GIVEN TEXT: Begin

I bought it from a shop on ebay called scenedead, we have contacted the seller and she will be sending the correct size out for me first thing monday morning and has asked us to return the other dress and she will refund what ever we have to pay on postage, Oh was thinking of asking her if we could just pay for the dress and also buy another one of them xx


----------



## honeybee2

what for the mistake? I would! x


----------



## Mrs Liamxxs

she has been absolutely brilliant about it tbh and couldnt apologise enough, OH has contacted heragain about just buying the 2 correct size dresses and keeping the other as we have already paid for it, am hoping that it all gets sorted, its getting rather stressfull now lol xx


----------



## Mrs Liamxxs

problem has been sorted, OH contacted the seller to ask her iof we could buy the dress off her instead of sending it back to her, she messaged back saying that....as a gesture of goodwill and by way of apology then we could keep the dress free of charge :thumbsup: so am really happy, another thing sorted off my list :) xx


----------



## honeybee2

thats brill news!!!!!!!!!!!!!!!!!!!!!!!!


----------



## Mrs Liamxxs

i showed the dress to my MOH and she has fell in love with it, she cant wait till the other dress arrives so that she can try it on lol, i just cant wait till i order my dress and get to try it on, i get massive butterflies everytime i think about it :) xx


----------



## Mrs Liamxxs

still waiting for the dress to be delivered, am going to have to change the MOH dress yet again as they sent me the last one so i am a dress down, wish they would jut bloody hurry up and deliever it so that i can mark it off the list and get on with the next thing that needs doing xx


----------



## Mrs Liamxxs

so the dress was sent out on monday, but still has'nt been delievered yet, partner contacted the seller and she gave us the tracking number for it, and it is catagorized as 'undelivered' which means that it is more than likely sat in the sorting office in town, so my Oh gonna ring them in the morning to find out, as some of the post men that deliever the parcels dont push a card through the door to let you know they have been, never thought i would say this..but this wedding is doing my flipping head in already!! xx


----------



## Mrs Liamxxs

i now have one of my flower girl dress's it so cute and my daughter looks so gorgeous in it :) , still havent recieved the missing bridesmaid dress...OH AND MY DRESS HAS BEEN ORDERED!!!!! :D xx


----------

GIVEN TEXT: End

TASK »
Answer these about the wedding-dress thread:
(a) What eBay shop was the dress bought from?
(b) What did the seller allow as a gesture of goodwill?
(c) How was the delayed dress categorized under its tracking number?
The lines that come next have no connection to the thread.

DATASET EXTRACT: Begin

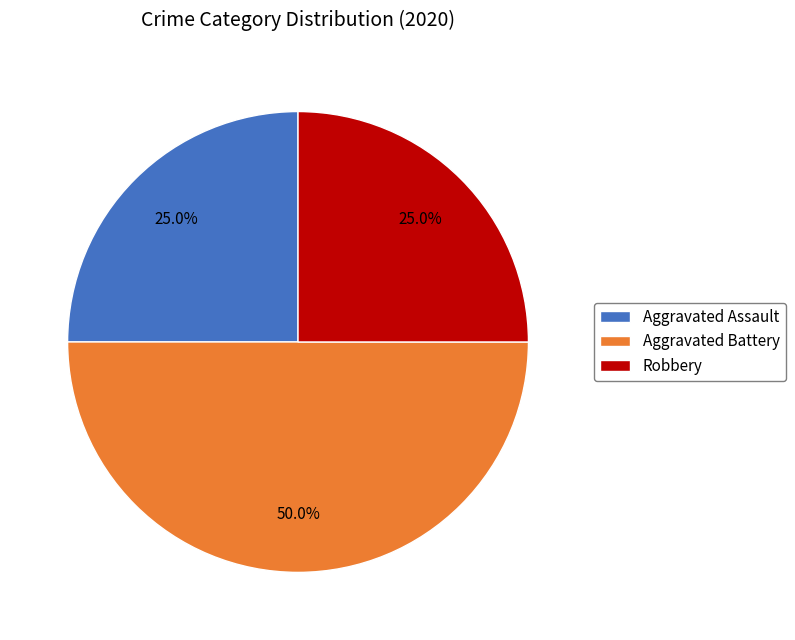

Which category has the biggest portion of the pie?

Aggravated Battery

DATASET EXTRACT: End

EXPECTED OUTPUT »
(a) scenedead
(b) Keeping the dress free of charge
(c) As 'undelivered'